[[ Material for the task open ]]

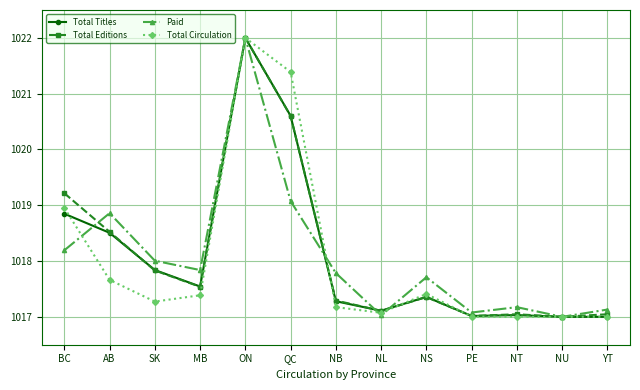

True or false: Total Editions and Paid intersect in this chart.

True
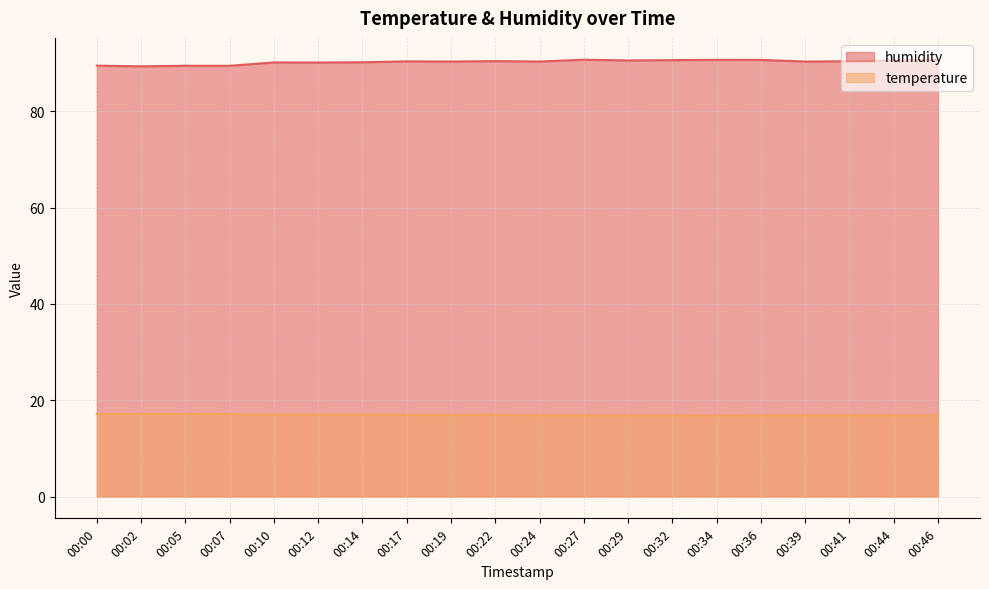

How many interior local peaks does the temperature series have?

3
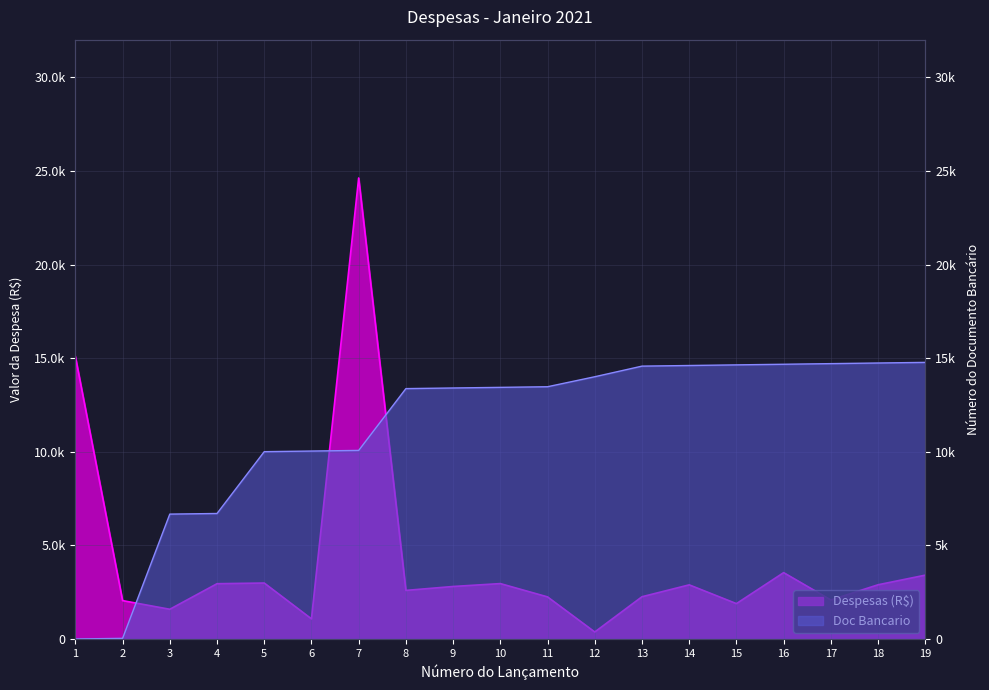

At which label does Doc Bancario reach its peak?

19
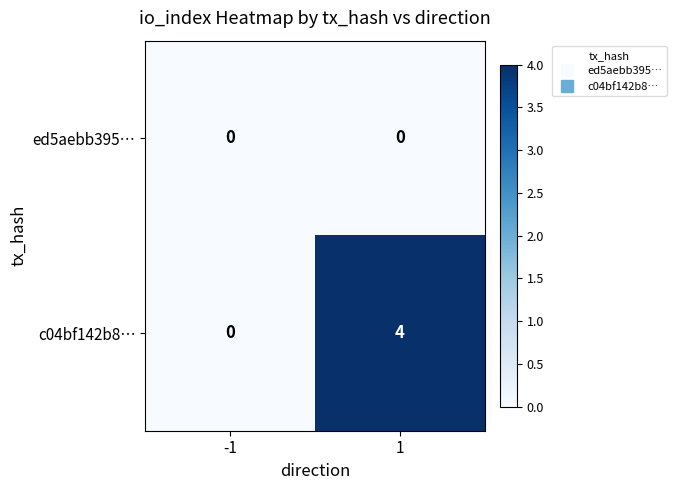

Which series changed the most between -1 and 1?

c04bf142b8…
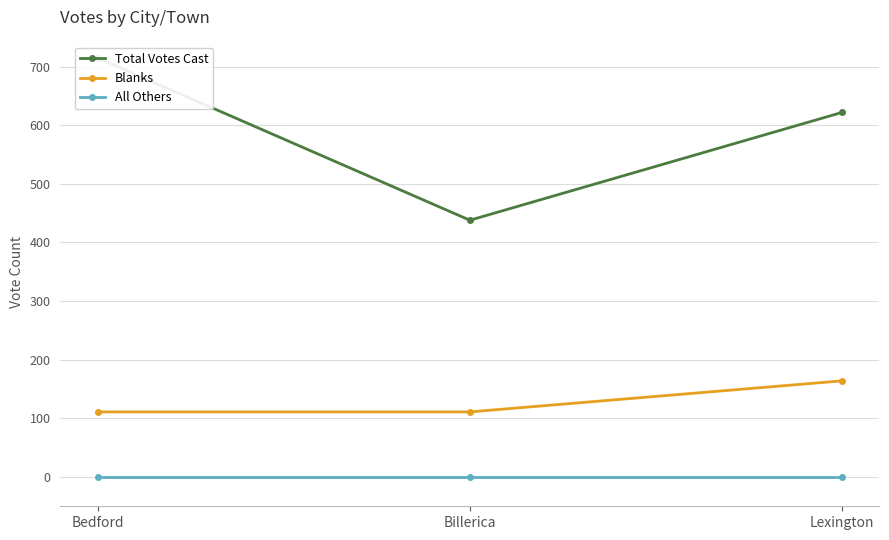

What position from the left is Lexington?

3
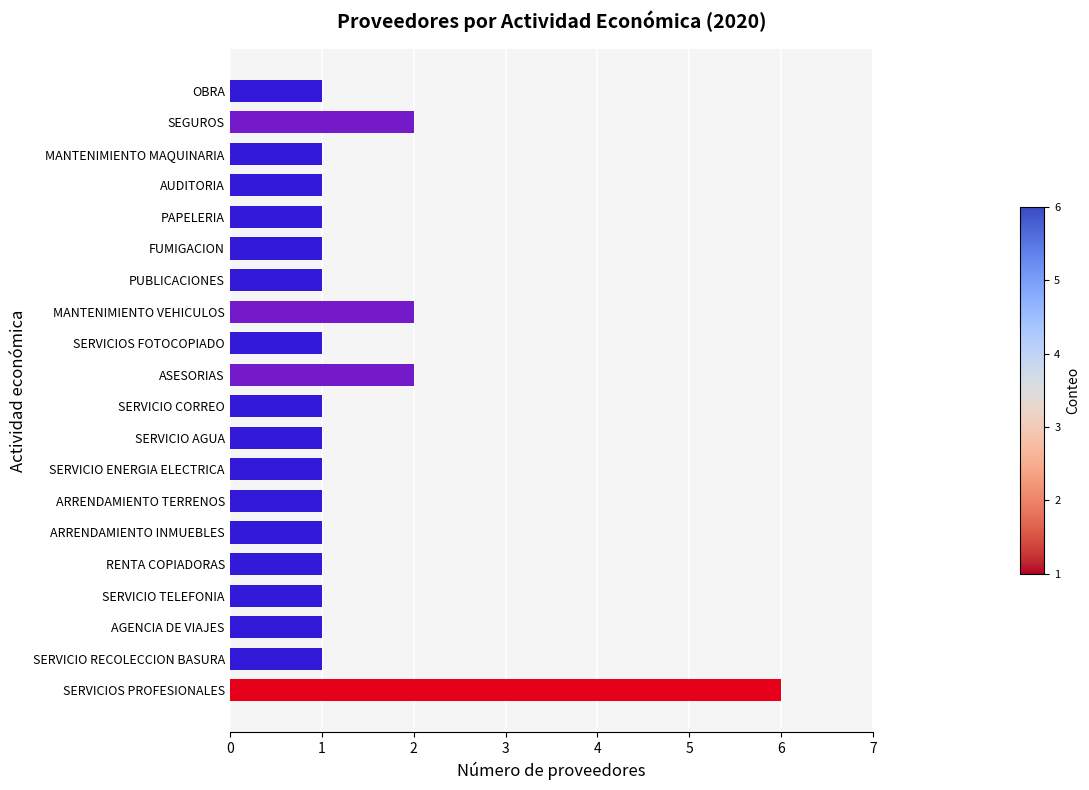

What is the sum of all values?

28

[[ Material for the task closed ]]

Return every line of the data above verbatim, omitting the pictures from your answer.

True or false: Total Editions and Paid intersect in this chart.

True

How many interior local peaks does the temperature series have?

3

At which label does Doc Bancario reach its peak?

19

Which series changed the most between -1 and 1?

c04bf142b8…

What position from the left is Lexington?

3

What is the sum of all values?

28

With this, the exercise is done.